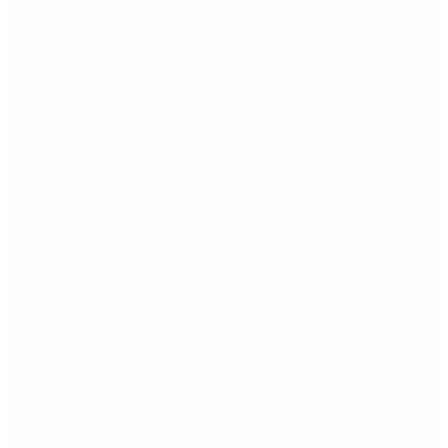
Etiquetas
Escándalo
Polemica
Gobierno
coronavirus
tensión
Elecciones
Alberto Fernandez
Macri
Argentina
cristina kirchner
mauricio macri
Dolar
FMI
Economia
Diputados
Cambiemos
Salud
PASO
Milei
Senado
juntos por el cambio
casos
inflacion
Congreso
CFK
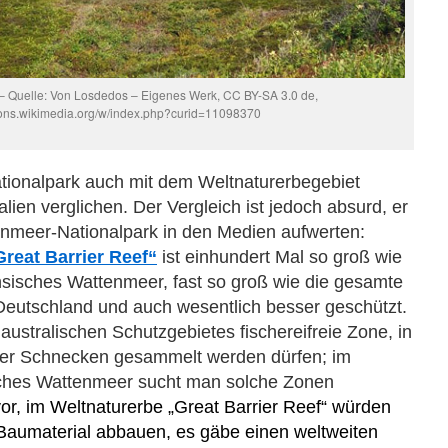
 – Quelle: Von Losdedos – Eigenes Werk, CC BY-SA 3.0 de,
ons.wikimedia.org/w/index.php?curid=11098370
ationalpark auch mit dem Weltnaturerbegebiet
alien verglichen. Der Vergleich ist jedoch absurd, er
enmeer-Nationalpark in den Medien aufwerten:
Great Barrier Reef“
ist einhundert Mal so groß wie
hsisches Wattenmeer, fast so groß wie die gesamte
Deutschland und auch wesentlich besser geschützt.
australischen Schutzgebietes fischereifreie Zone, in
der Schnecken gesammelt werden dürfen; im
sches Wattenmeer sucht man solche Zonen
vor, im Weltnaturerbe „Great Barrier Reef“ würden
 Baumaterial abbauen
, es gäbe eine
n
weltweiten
++++++++++
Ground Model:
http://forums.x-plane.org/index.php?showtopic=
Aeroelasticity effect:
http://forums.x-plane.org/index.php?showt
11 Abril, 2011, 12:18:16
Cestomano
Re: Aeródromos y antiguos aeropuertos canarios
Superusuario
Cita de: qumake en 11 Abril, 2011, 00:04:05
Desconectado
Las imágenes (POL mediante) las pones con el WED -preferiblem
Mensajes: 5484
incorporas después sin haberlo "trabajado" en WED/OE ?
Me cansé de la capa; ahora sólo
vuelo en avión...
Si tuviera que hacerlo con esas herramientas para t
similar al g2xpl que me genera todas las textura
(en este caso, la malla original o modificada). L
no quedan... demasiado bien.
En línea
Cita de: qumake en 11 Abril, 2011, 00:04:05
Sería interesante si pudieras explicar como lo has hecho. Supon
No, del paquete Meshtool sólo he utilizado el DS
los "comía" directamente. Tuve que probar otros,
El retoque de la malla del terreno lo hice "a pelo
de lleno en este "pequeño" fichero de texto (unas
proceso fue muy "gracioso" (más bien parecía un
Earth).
++++++++++
* _What you have to do_
Say only the number of lines above holding "malla".

* _Exercise answer_
2